2. Cook the Wild Rice. Bring the wild rice and water to a boil in a saucepan over high heat. Reduce heat to medium-low, cover, and simmer until the rice is tender but not mushy, 20 to 45 minutes depending on the variety of wild rice. Drain off any excess liquid, fluff the rice with a fork, and cook uncovered 5 minutes more.
3. Prepare the Wild Rice Pancake Batter. Whisk eggs, buttermilk, and vanilla in a large bowl. Combine flour, sugar, baking powder, nutmeg, and salt in a separate large bowl. Slowly add the dry ingredients to the egg mixture, beating well to make a smooth batter. Stir in butter and cooked wild rice.
4. Make the Spicy Blackberry Relish. Combine all the ingredients, except the vinegar, in a large saucepan. Stir mixture over medium heat until the blackberries burst. Season with salt and pepper, to taste. Add the vinegar and allow the mixture to simmer uncovered for 10 minutes over medium heat.

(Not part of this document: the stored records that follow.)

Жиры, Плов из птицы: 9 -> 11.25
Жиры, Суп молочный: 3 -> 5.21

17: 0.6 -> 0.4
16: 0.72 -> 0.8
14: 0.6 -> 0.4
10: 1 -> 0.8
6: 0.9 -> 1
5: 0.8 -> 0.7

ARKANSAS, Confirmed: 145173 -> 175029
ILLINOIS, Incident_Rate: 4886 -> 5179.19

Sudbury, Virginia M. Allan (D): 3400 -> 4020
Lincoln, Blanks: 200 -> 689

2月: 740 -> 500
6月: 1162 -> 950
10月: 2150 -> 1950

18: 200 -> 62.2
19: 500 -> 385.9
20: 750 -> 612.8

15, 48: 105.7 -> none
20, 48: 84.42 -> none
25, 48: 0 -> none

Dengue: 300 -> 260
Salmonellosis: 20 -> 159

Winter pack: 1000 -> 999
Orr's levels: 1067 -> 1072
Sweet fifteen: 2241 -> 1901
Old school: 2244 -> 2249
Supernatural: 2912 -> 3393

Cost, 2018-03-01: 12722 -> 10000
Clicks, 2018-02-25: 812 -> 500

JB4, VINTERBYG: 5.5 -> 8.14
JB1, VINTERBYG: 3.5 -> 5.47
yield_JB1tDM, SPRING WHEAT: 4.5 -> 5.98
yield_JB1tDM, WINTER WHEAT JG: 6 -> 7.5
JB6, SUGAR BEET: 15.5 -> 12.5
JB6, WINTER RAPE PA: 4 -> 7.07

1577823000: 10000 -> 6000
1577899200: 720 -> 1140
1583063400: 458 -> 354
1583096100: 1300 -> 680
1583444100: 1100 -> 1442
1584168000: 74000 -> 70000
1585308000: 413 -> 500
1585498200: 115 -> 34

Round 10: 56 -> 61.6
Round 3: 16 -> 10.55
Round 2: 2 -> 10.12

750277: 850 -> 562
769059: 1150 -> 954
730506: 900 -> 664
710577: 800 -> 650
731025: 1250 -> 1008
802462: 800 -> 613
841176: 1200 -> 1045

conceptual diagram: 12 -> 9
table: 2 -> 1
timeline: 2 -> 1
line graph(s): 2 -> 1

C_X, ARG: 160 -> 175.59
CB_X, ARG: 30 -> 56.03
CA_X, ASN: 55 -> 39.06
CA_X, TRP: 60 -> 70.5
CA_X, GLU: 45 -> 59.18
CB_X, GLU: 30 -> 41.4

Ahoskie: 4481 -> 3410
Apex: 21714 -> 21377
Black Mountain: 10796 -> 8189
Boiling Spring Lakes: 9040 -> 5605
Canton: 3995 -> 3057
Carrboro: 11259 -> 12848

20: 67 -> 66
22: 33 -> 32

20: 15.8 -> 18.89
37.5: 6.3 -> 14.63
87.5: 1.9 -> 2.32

5. Make the Crème Fraiche Mustard Sauce. Combine all of the Crème Fraiche Mustard Sauce ingredients in a food processor and blend thoroughly.
6. Cook the Wild Rice Pancakes. Heat a lightly oiled skillet over medium-high heat. For each pancake, pour 1/4 cup batter on griddle and cook until browned, about 1 ½ minutes. Flip and cook until browned on the other side, about 1 minute. Continue with remaining batter.
7. Plate the Dish. Place a Wild Rice Pancake on each plate. Top each pancake with several slices of gravlax, themselves topped with a teaspoon of the spicy blackberry relish. Spoon some of the blackberry relish liquid between the pancake and the rim. Garnish with chive oil and a bit of the dill from the gravlax.